Which means that the search for WMD should have been an integral part of the war plan, and was not. It also means that, while we should not have waited for an attack to be imminent, we should have waited until all the war plans were complete.

What is also clear from this report is that Hans Blix, the chief UN inspector, was more concerned about protecting the role of the UN than in stopping Saddam, and did his job very, very badly. To quote the President again,

The dictator of Iraq is not disarming. To the contrary; he is deceiving. From intelligence sources we know, for instance, that thousands of Iraqi security personnel are at work hiding documents and materials from the U.N. inspectors, sanitizing inspection sites and monitoring the inspectors themselves. Iraqi officials accompany the inspectors in order to intimidate witnesses.

That Kay report confirmed this with room to spare and time for a quick refresher. It is too much to hope that Mr. Blix would publicly apologize, but it would be nice if the press ignored him.

So, the President was, perhaps, correct about 75 percent of what he claimed was true of Saddam. Was that enough to justify the war? Almost without a doubt. It was not the approach the President used, and now the American people themselves are not so sure about the war. The Administration needs to make its case again. This is unfortunate, but it is necessary. The main forces that shape public discourse in this country as still overwhelmingly in the hands of the left, and they are not going to let this one go away.

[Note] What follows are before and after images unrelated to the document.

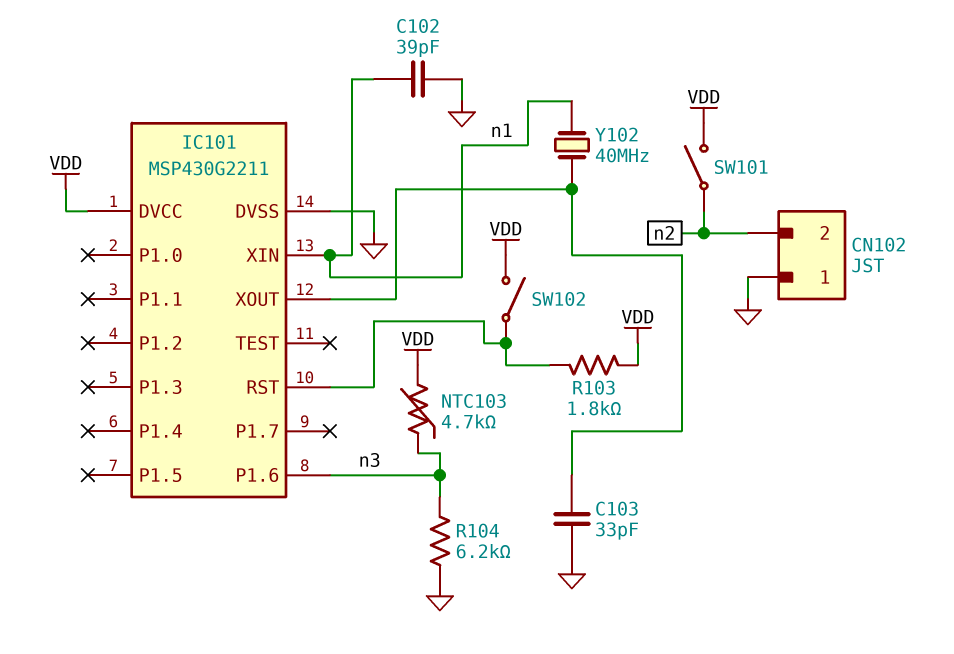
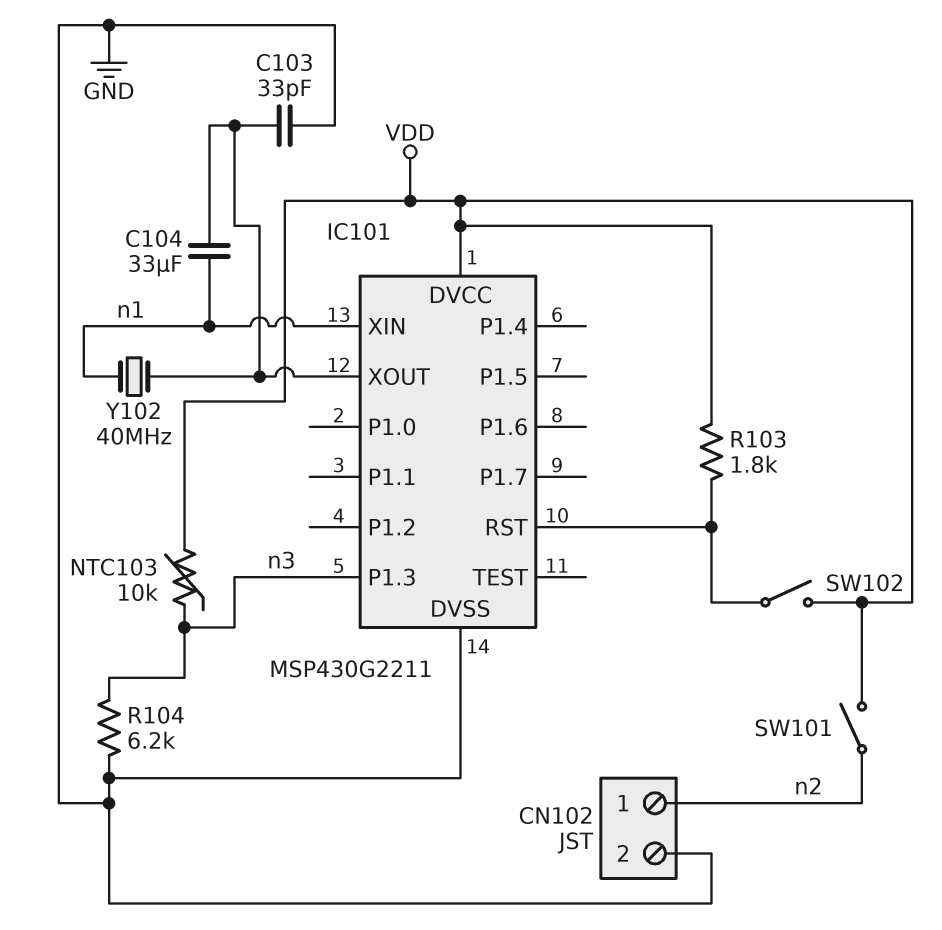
C102: 39pF (GND, n1) -> none
C104: none -> 33uF (IC101/XOUT, n1)
CN102 pin 1: GND -> n2
CN102 pin 2: n2 -> GND
IC101 pin P1.3: none -> n3
IC101 pin P1.6: n3 -> none
NTC103: 4.7k (VDD, n3) -> 10k (VDD, n3)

The planning for the war did not match the stated war aims, and now we are in trouble. But we are also committed. Nothing could be worse than failure. The Administration has learned from its mistakes, although it is taking a terribly long time to reach the inevitable decision to send more troops. Actually, the prospects look better now than they have in months. The problems presented by the Kay report must be confronted directly and unflinchingly. "Spin" is not going to do it.